SERMON

Delivered by His Refusal

The devil isn’t pressuring Jesus to doubt his identity as the Son of God. He’s asking him to secure it. To prove it. To seize it. To claim it on his own terms. And Jesus refuses.
WATCH SERMON
WATCH SERVICE

The Rev. Brandon C. Ashcraft
Trinity Church in the City of Boston
Genesis 2:15-17; Matthew 4:1-11
1 Lent A (February 22, 2026)

 

Delivered by His Refusal

 

At least once a week, I check the balance of my retirement account. My mind is prone to catastrophize all that could go wrong in the future. Laying eyes on my little nest egg slows down that tape and offers some reassurance. It’s human nature to look for signs that we are safe. To try and secure our lives with what we can see and hold. It’s what led our first parents Adam and Eve to reach for what was not theirs to take. This compulsion for control, this striving for safety, is as old as the garden itself.

The Gospel story we just heard immediately follows Jesus’ baptism. He emerges from the waters of the Jordan, and the Spirit leads him into the wilderness. After a 40-day fast, the devil makes Jesus three tantalizing offers. Physical nourishment. Divine protection. Worldly power. It’s easy to assume there’s something evil about these offers. They are coming from Satan, after all. But would we fault a famished Jesus for turning a few rocks into bread? And isn’t the Son of God entitled to some protection and prestige? So why does Jesus refuse each path the devil offers him?

These refusal by Jesus disclose something we cannot afford to miss. They reveal what kind of Messiah he will be. The nature of his kingship, the quality of his sonship, this is what’s at stake. The devil isn’t pressuring Jesus to doubt his identity as the Son of God. He’s asking him to secure it. To prove it. To seize it. To claim it on his own terms. And Jesus refuses.

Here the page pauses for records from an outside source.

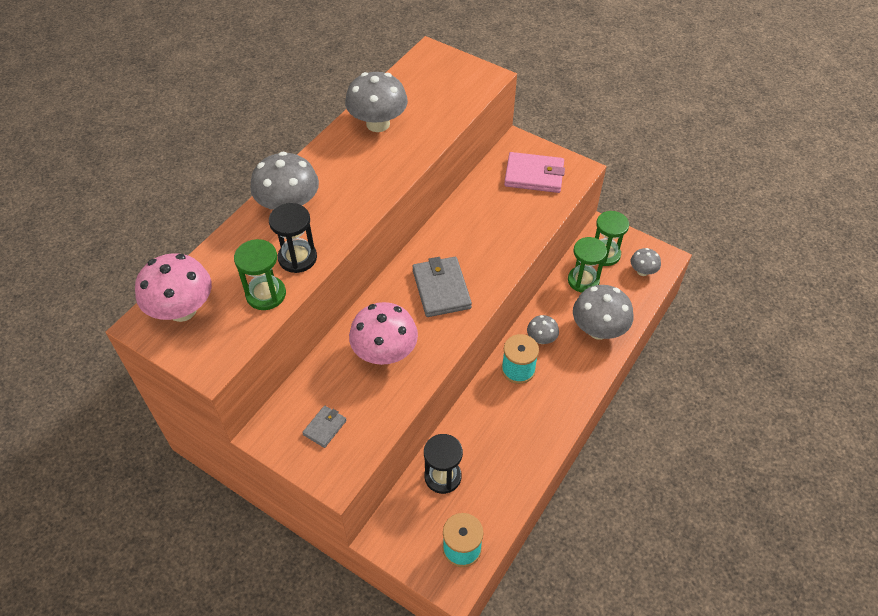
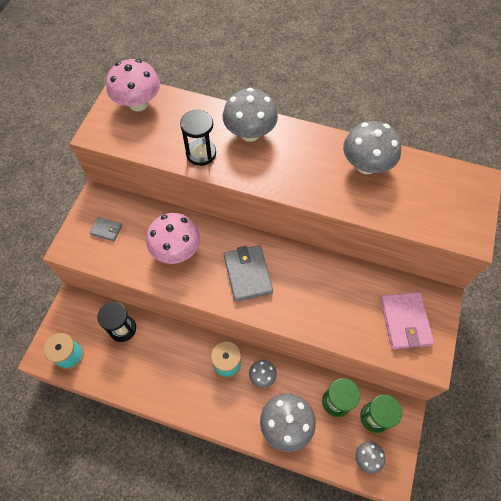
camera: 75 degrees right, 10 degrees up
green hourglass [234,239,286,310] -> none
grey wallet [412,257,472,317] -> grey wallet turned 75 degrees counterclockwise [224,245,273,302]

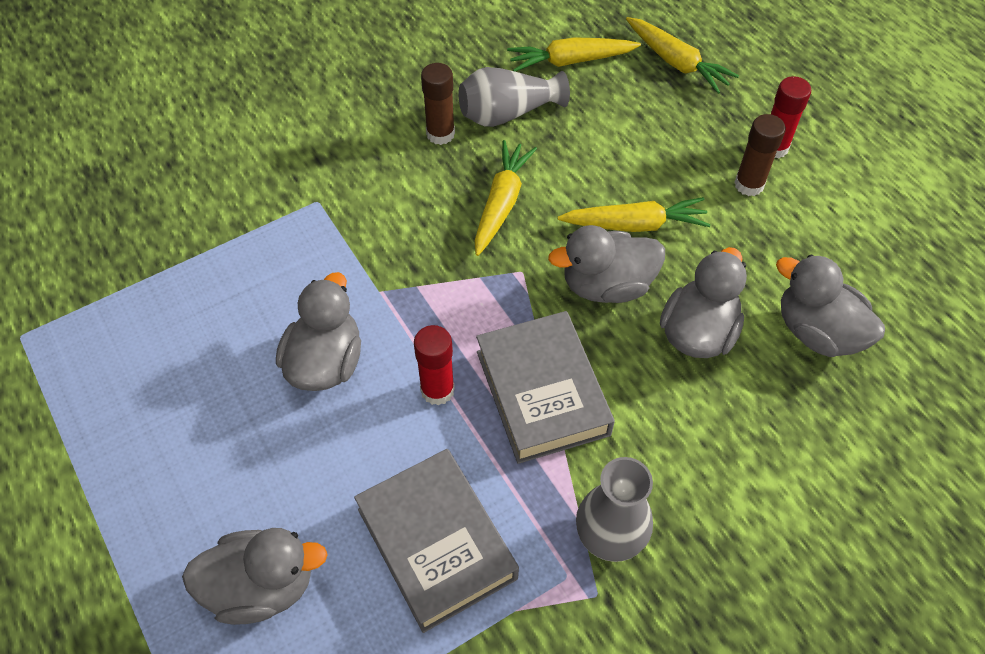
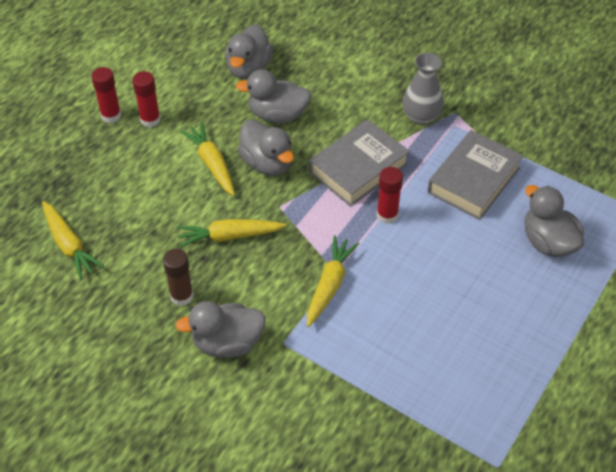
camera: 115 degrees left, 5 degrees down
grey duck [276,272,361,391] -> grey duck moved to [175,301,266,358]
grey vase [459,67,570,127] -> none
yellow carrot [626,17,739,94] -> yellow carrot moved to [307,236,359,327]
brown glue stick [734,114,786,196] -> red glue stick [132,71,161,127]

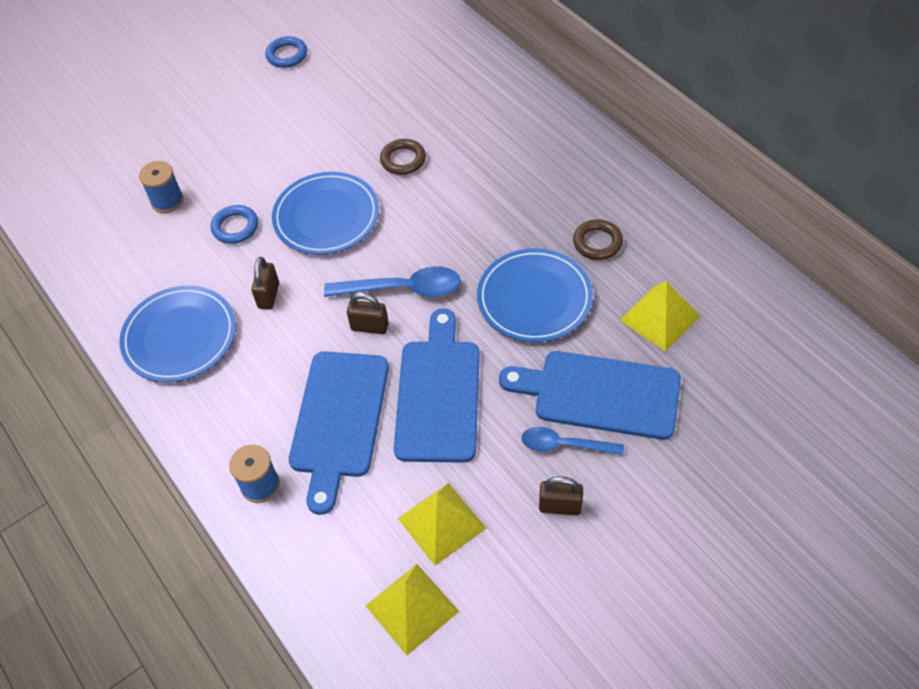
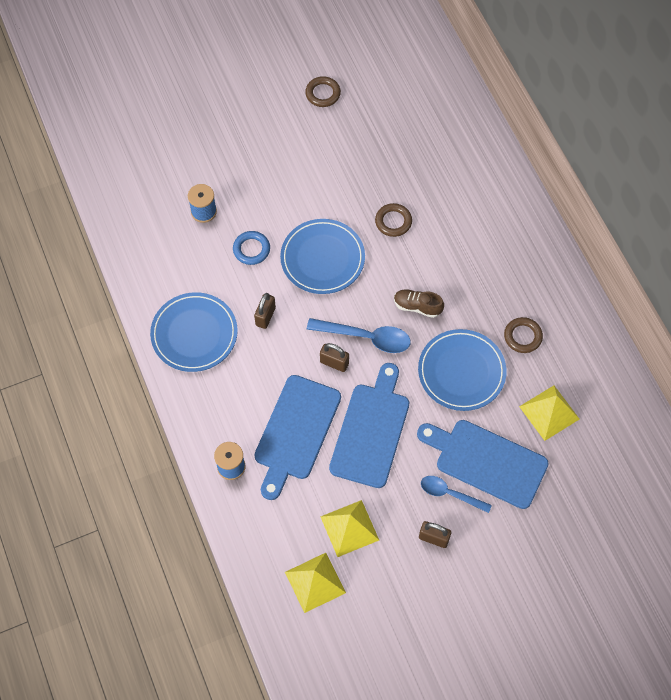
camera: 10 degrees right, 10 degrees up
blue ring [265,36,307,68] -> brown ring [305,76,341,107]
none -> brown shoe [394,289,444,318]

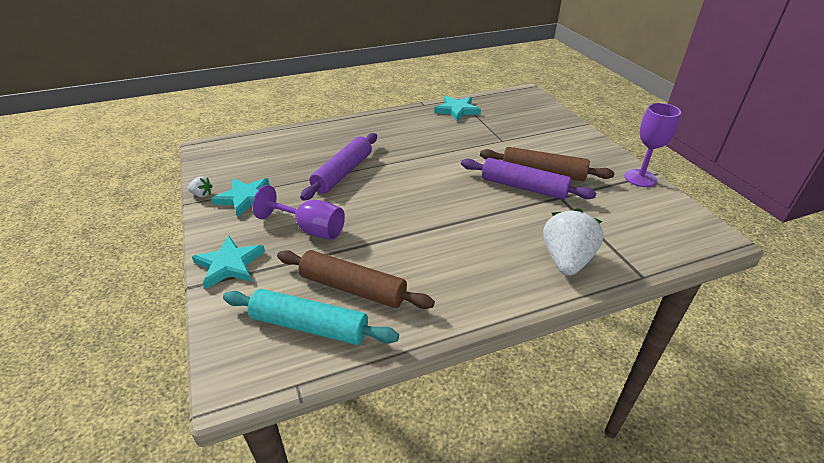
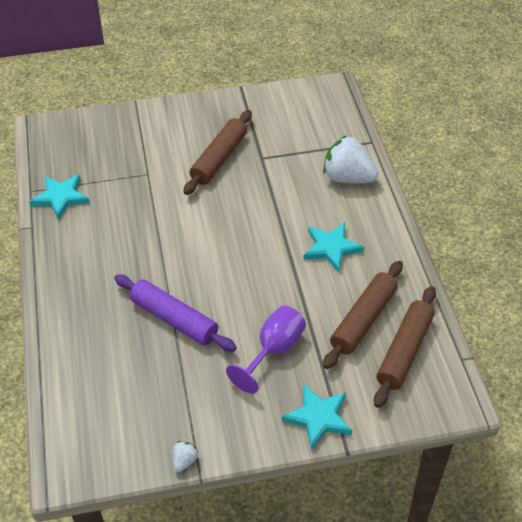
camera: 80 degrees left, 10 degrees up
turquoise star [211,178,269,218] -> turquoise star moved to [303,222,364,273]
turquoise rolling pin [223,289,399,345] -> brown rolling pin [374,286,436,408]
purple rolling pin [461,158,596,200] -> none
purple goblet [624,103,681,187] -> none

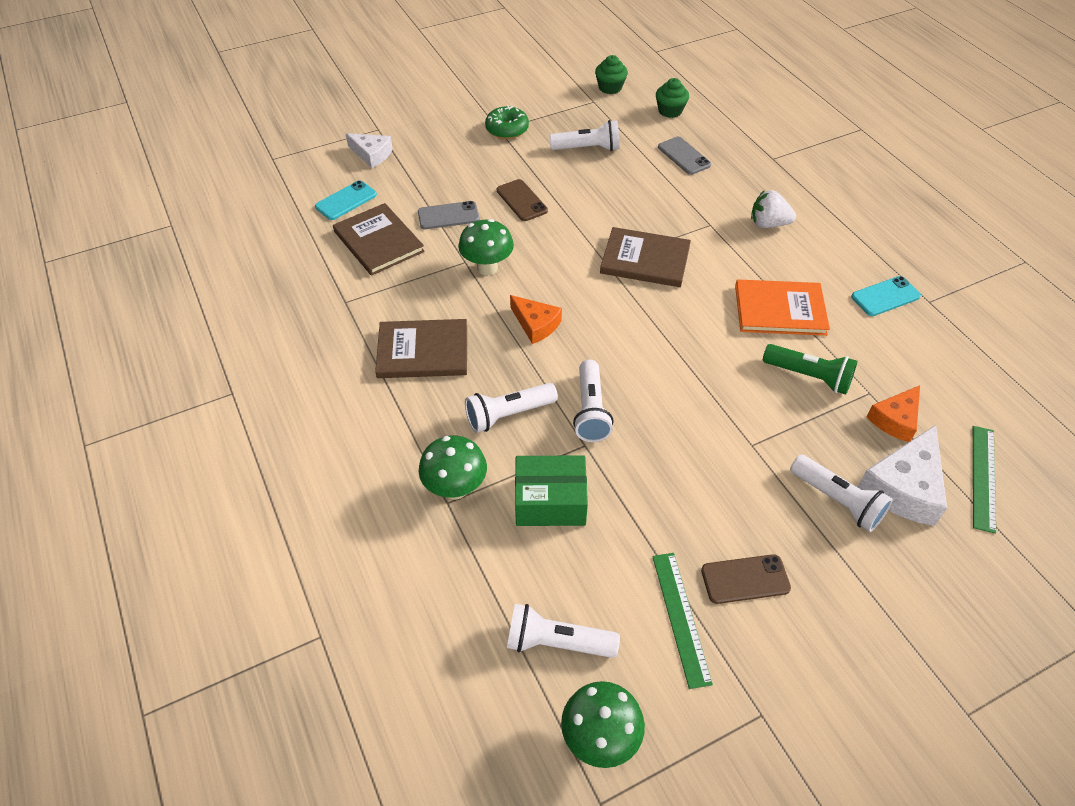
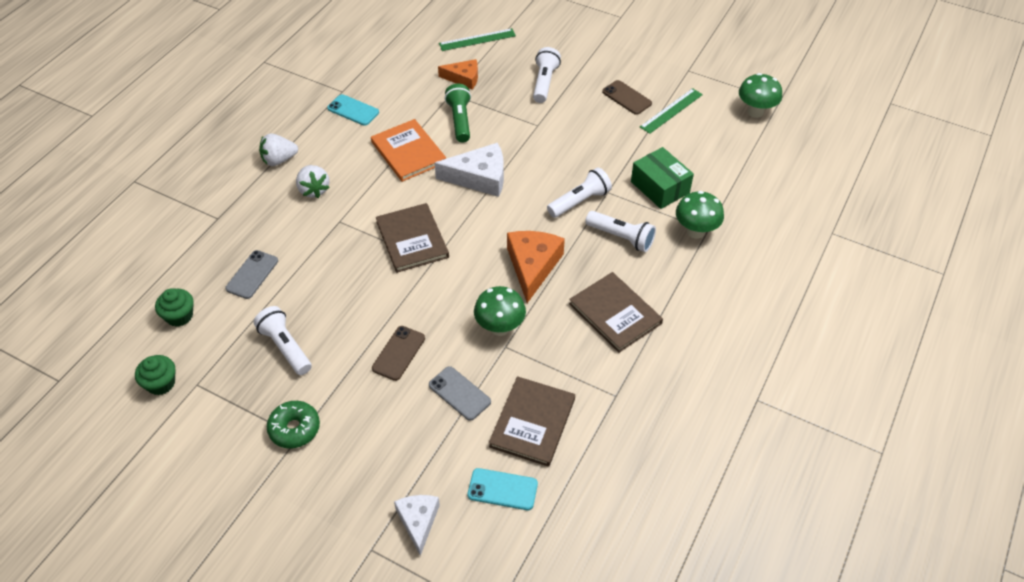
camera: 125 degrees left, 0 degrees up
white flashlight [507,604,620,658] -> none
orange cheese [510,295,562,344] -> orange cheese [507,231,565,303], size x1.57
white cheese [858,425,947,526] -> white cheese moved to [435,143,504,197]
none -> white strawberry [259,133,298,166]

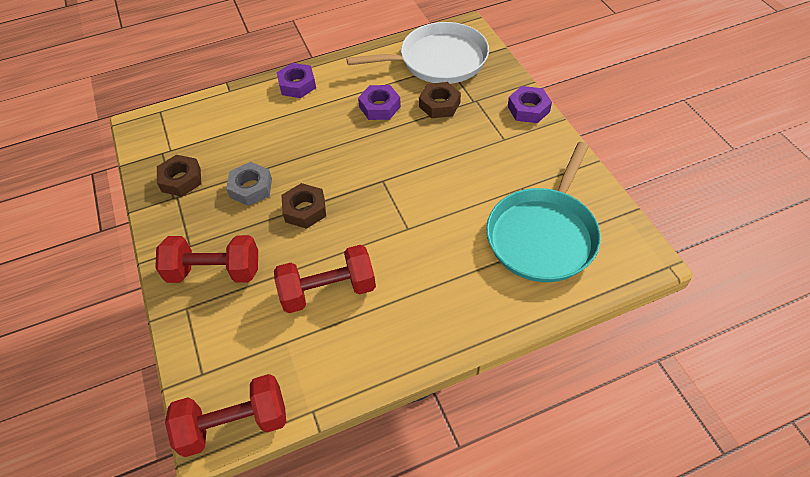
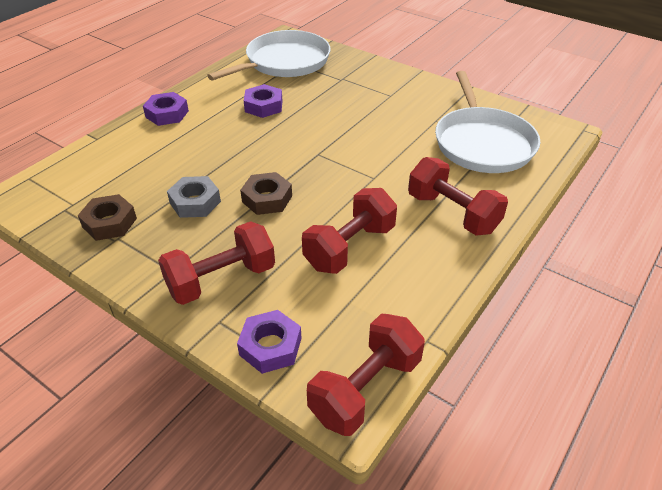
camera: 35 degrees left, 10 degrees down
brown nut [419,82,461,118] -> none
turquoise pan [486,142,601,282] -> white pan [435,71,540,173]
purple nut [508,86,552,123] -> purple nut moved to [237,310,302,374]
none -> red dumbbell [408,157,508,236]

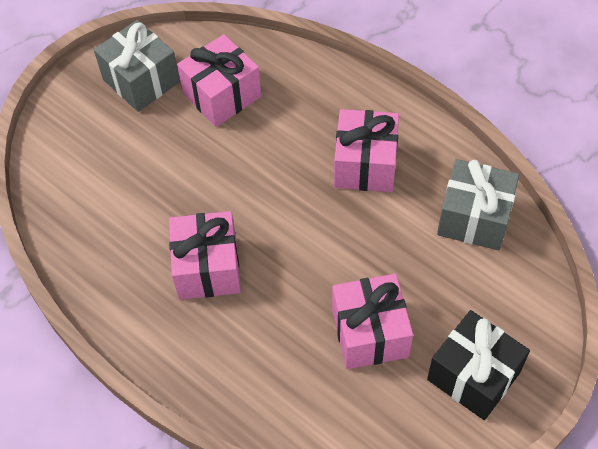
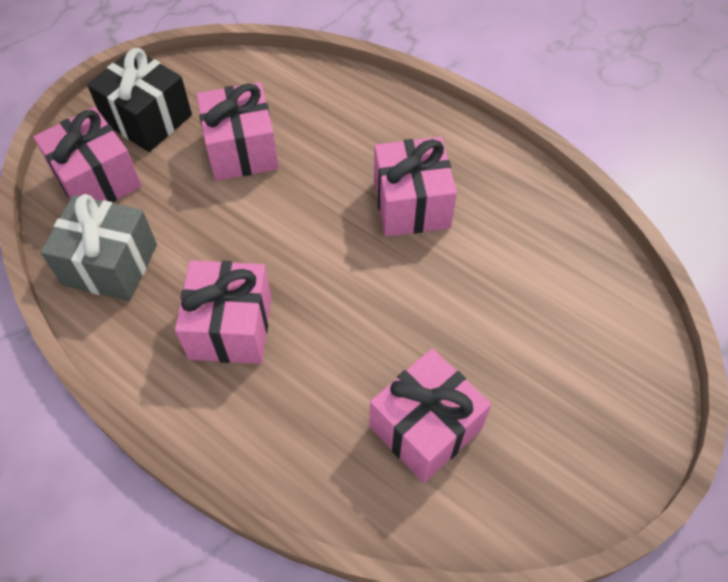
camera: 175 degrees right, 0 degrees up
grey gift [94,20,180,112] -> none
none -> pink gift [33,107,142,203]

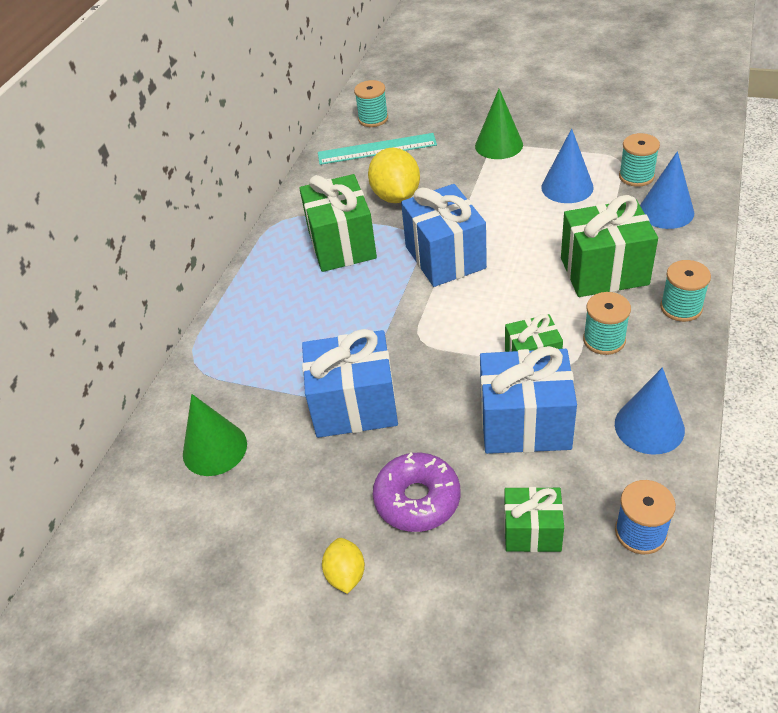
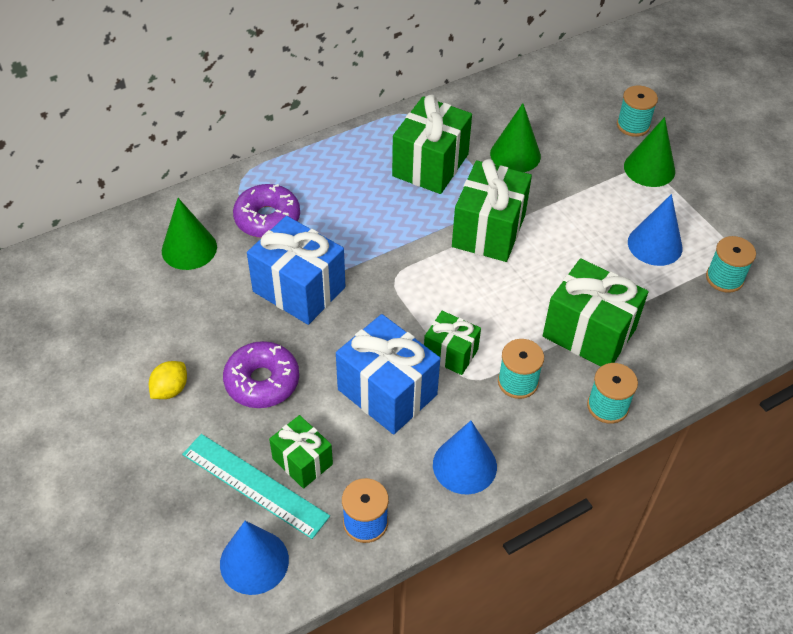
camera: 35 degrees right, 5 degrees up
turquoise ruler [318,133,437,165] -> turquoise ruler moved to [182,434,330,539]
turquoise spool [354,80,388,127] -> turquoise spool moved to [617,86,658,137]
yellow lemon [368,148,420,203] -> green cone [490,103,541,172]
blue gift [401,184,487,287] -> green gift [452,159,532,262]
blue cone [640,151,694,229] -> blue cone moved to [220,521,289,595]
none -> purple donut [233,184,300,238]

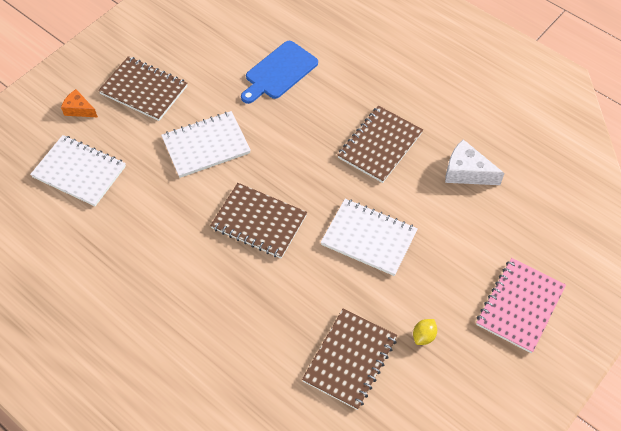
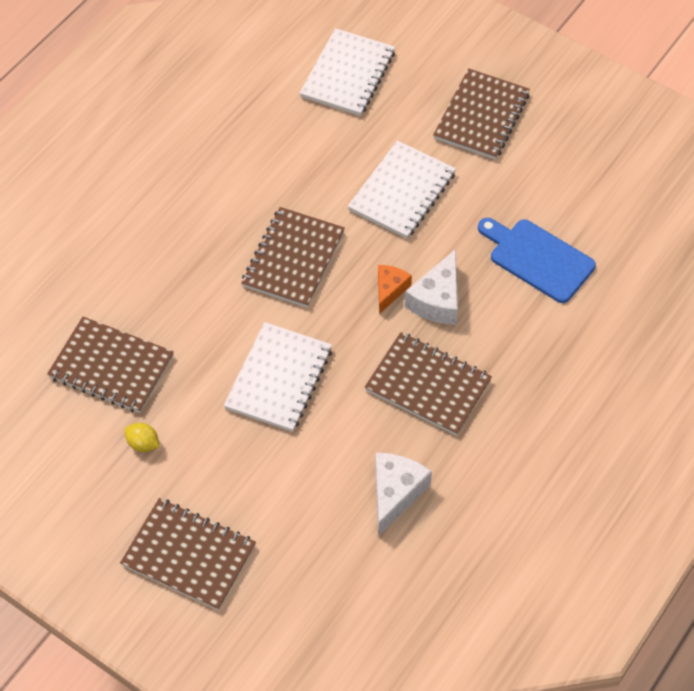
camera: 85 degrees right, 0 degrees up
orange cheese [61,89,98,118] -> orange cheese moved to [378,265,412,314]
white notebook [161,111,251,178] -> white notebook turned 60 degrees clockwise [348,141,456,239]
pink notebook [476,258,566,353] -> brown notebook [120,498,256,611]
none -> white cheese [405,249,458,325]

From a young age, most of us learn that we are responsible for our own lives. That our security is up to us. So we plan within an inch of our lives because we are terrified to entrust. We live with an undercurrent of anxiety that everything could fall apart. Fear becomes the engine of our lives. We send one more email. We replay conversations over and over. We check the balance one more time. Because if we can just keep all the plates spinning, nothing will come crashing down. And while the plates may indeed keep spinning, it will never be enough. We try so hard to carry what was never ours to carry. We work so hard to wrestle control, while Jesus refuses to grasp at all. Jesus refuses bread on his own terms. He refuses to seize power. He refuses every shortcut.

We have a tendency to make this a story about us. To reduce it to a morality tale about being like Jesus and resisting temptation. But this story isn’t calling us to be stronger. Instead, it reveals the Savior who stands strong in the wilderness for us. In the year 2026, the wilderness does not feel imaginary. We’ve been living for some time now in a place of desolation. A place where hope often feels in short supply. We fear for the future of our nation, and for the safety of our neighbors. We wonder what kind of world our children are going to grow up in. And in moments like this, we can convince ourselves it’s all up to us. But the wilderness strips us of this illusion.

Here on the First Sunday in Lent, Jesus shows us the kind of life he will live. Before he heals, teaches, or calls disciples, he reveals a life marked not by self-striving or self-reliance, but by trust in God the Father. A trust that will lead him all the way to Calvary. Where he refuses to save himself, and in so doing, saves us.